Graham Taylor chose not to tinker with his team, naming the same starting XI beaten by Wimbledon at Vicarage Road on Saturday. But Reid made two changes, handing John Oster his debut on the left side of midfield at the expense of Chris Lumsdon and bolstered his midfield with Stefan Schwarz, who, as a Benfica old boy, now boasts the distinction of having played at both Stadiums of Light.
Oster was the first to make an impact, drilling a left-wing corner which Phillips headed into the Watford goalmouth. The ball was hoofed clear, but Oster and the overlapping Michael Gray threatened to open up the Watford defence as they probed down the left early on.
Not that it was one-way traffic. Far from it. The Hornets, indeed, buzzed with greater purpose in central midfield and might have stung Sunderland twice in the opening 15 minutes, first Tommy Mooney and then Richard Johnson firing into the side-netting.
With Schwarz and Alex Rae failing to provide a platform, Sunderland struggled to create openings and were fortunate to remain on level terms beyond the 25th minute. They were also fortunate to have Thomas Sorensen guarding their goal.
The Danish goalkeeper, called up for international duty against the Netherlands next week, was left exposed when his colleagues granted Clint Easton the freedom of Sunderland. Sorensen did well to keep out the midfielder's stinging left-foot drive and then distinguished himself to keep out Alex Bonnot's follow-up shot with another fine diving save.
Having spent 90 minutes as a sitting duck at Stamford Bridge, the Dane was clearly primed for action. He could only watch gratefully as Sunderland survived another close call just before the break as Michel Ngonge shot wide from point blank range, but he produced another superb save to parry a Ngonge drive in the 42nd minute.
Booed off at half-time, Sunderland almost went into the lead 20 seconds into the second half. Rae floated a free-kick to Steve Bould, captain in place of the dropped Kevin Ball, who headed over.
It sparked Sunderland into life, Peter Kennedy being obliged to make a desperate intervention to stop Phillips applying the finishing touch to a Nicky Summerbee cross.

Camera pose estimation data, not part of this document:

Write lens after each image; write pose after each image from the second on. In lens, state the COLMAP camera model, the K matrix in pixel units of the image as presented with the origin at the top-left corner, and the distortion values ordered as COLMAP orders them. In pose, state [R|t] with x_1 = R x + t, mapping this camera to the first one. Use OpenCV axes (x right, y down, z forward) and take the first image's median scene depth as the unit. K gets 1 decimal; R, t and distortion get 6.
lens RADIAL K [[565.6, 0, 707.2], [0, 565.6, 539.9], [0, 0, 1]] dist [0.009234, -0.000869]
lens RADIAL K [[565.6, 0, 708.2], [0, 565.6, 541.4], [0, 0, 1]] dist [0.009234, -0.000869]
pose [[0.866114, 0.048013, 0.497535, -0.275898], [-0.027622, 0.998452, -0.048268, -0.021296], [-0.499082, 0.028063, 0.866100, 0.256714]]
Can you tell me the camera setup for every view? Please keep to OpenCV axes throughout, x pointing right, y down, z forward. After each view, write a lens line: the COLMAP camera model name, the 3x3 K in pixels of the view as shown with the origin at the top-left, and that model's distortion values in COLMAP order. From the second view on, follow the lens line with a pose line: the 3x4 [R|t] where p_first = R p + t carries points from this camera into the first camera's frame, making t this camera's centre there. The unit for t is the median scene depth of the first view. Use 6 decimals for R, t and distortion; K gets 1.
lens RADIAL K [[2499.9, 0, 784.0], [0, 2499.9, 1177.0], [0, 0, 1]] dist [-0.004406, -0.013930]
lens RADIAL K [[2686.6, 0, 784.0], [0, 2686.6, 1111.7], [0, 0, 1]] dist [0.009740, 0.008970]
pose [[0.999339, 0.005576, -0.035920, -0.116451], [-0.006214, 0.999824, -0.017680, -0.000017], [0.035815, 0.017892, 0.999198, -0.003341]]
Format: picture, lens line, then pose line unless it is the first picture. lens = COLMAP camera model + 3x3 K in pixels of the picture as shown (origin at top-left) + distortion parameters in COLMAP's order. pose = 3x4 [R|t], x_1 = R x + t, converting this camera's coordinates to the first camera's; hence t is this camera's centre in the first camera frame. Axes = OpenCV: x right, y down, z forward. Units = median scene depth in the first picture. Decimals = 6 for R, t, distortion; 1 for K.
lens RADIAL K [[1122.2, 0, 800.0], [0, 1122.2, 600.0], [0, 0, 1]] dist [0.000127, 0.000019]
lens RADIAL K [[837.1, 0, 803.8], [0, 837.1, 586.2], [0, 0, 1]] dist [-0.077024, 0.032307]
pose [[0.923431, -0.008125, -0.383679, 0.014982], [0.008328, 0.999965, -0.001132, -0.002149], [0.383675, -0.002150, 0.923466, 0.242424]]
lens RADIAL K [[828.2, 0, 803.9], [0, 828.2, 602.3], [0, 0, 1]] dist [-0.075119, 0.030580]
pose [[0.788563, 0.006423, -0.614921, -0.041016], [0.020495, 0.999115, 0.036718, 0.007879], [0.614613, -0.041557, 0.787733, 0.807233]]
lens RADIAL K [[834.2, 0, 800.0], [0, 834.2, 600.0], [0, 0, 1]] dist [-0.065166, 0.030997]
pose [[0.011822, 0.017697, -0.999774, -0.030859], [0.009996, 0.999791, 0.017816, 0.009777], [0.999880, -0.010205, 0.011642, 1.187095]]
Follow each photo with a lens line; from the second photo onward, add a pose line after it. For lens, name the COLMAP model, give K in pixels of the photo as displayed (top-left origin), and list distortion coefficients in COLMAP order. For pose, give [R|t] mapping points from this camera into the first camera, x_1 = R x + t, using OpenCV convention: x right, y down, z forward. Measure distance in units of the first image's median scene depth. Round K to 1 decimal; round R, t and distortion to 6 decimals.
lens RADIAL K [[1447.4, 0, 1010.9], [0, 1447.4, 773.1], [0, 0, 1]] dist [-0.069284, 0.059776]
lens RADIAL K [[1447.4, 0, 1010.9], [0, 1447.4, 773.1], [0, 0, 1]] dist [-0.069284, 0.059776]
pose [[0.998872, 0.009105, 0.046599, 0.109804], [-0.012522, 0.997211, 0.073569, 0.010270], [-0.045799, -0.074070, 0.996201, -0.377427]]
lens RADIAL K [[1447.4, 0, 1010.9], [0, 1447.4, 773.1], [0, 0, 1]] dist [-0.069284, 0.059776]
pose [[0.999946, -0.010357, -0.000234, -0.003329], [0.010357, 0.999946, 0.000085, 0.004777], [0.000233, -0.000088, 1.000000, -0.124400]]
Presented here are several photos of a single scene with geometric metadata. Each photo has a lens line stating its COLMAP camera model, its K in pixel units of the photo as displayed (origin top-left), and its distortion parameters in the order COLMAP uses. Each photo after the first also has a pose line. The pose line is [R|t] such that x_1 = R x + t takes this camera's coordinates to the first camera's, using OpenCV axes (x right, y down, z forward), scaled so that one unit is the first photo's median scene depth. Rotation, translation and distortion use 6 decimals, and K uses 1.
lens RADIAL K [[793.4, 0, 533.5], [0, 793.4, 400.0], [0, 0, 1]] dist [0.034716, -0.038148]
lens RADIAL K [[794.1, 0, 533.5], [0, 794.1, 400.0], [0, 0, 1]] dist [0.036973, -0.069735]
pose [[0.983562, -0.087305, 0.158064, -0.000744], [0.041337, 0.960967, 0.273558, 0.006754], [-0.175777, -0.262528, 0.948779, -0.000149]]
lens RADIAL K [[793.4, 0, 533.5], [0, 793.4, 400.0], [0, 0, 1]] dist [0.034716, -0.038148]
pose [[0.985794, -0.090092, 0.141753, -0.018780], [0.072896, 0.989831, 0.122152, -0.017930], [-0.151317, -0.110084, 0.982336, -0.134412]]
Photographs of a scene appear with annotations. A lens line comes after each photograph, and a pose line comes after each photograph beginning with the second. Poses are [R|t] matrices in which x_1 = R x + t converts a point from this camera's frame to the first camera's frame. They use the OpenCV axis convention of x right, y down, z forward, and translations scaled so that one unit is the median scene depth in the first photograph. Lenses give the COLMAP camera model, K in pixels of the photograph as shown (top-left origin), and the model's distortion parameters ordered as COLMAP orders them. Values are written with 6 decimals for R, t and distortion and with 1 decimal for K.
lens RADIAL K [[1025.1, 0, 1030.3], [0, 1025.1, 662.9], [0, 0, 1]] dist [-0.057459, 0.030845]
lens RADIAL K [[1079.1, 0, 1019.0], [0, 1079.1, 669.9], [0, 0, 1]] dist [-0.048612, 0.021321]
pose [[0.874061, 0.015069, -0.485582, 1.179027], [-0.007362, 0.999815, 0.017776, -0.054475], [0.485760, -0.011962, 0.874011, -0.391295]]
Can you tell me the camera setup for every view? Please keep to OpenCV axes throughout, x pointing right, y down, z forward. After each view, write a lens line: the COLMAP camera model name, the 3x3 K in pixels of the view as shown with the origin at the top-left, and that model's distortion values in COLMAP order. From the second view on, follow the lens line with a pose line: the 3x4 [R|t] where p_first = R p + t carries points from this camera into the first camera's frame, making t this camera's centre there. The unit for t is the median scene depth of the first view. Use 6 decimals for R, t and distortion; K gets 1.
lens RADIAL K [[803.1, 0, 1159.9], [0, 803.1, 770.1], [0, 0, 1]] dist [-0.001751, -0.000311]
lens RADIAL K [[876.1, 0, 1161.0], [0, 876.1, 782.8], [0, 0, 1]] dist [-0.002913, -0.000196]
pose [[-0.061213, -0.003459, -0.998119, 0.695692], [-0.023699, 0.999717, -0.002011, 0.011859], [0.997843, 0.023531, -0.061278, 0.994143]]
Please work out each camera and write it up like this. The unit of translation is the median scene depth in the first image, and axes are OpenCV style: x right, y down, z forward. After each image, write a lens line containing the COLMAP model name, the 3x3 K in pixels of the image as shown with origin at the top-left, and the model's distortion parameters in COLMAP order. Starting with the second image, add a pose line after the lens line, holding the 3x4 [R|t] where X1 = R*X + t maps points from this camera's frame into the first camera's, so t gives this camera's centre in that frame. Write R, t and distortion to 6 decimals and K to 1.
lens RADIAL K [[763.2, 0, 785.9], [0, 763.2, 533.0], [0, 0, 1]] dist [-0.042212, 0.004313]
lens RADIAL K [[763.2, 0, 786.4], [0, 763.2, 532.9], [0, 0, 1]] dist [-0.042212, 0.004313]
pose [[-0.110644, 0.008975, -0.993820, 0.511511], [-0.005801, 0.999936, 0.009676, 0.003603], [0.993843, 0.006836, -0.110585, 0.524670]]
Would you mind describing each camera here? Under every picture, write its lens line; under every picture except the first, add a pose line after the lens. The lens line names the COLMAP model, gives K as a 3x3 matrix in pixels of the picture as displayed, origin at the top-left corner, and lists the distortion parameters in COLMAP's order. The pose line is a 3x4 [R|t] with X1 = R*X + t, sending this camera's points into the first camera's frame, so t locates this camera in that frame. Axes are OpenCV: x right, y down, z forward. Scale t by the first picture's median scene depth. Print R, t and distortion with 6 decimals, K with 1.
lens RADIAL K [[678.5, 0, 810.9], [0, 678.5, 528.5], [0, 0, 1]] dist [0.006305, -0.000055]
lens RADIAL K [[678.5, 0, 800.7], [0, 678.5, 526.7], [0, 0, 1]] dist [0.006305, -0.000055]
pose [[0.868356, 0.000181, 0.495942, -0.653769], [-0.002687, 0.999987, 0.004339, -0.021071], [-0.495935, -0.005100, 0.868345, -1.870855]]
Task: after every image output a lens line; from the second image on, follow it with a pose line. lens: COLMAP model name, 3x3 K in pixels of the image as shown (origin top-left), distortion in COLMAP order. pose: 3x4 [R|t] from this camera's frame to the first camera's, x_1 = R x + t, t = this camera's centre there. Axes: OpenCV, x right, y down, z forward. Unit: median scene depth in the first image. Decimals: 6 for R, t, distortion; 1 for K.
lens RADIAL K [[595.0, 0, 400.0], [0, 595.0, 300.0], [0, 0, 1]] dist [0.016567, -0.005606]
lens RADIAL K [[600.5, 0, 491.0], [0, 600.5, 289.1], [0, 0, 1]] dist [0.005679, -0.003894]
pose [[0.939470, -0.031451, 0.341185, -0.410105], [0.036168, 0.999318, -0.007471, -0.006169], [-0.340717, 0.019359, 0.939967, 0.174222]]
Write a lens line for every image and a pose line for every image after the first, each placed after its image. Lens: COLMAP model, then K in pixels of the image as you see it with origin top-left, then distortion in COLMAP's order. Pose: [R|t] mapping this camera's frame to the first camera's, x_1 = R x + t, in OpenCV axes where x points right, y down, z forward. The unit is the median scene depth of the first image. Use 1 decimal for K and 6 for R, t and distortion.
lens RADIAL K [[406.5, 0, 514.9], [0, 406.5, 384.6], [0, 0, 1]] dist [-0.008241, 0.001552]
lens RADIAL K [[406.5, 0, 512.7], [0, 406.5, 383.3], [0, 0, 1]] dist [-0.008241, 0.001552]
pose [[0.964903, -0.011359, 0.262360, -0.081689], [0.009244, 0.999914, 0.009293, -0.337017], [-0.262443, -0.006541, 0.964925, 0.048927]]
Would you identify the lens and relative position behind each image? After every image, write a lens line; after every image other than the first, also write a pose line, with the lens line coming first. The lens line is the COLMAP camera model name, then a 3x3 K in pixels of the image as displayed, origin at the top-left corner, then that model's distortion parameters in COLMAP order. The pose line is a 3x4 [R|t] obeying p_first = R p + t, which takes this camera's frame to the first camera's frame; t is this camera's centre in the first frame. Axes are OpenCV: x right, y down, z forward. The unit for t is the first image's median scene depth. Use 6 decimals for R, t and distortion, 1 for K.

It proved to be only a temporary reprieve.
Sunderland (4-4-2): Sorensen; Makin, Butler, Bould, Gray; Summerbee, Rae, Schwarz, Oster (McCann, 67); Phillips, Quinn (Dichio, 75). Substitutes: Ball, Helmer, Marriott (gk).
Watford (4-4-2): Day; Lyttle, Williams, Page, Easton; Bonnot ( Gudmundsson, 75), Palmer, Johnson, Kennedy; Ngonge, Mooney. Substitutes: Brooker, Gibbs, Foley, Walker (gk).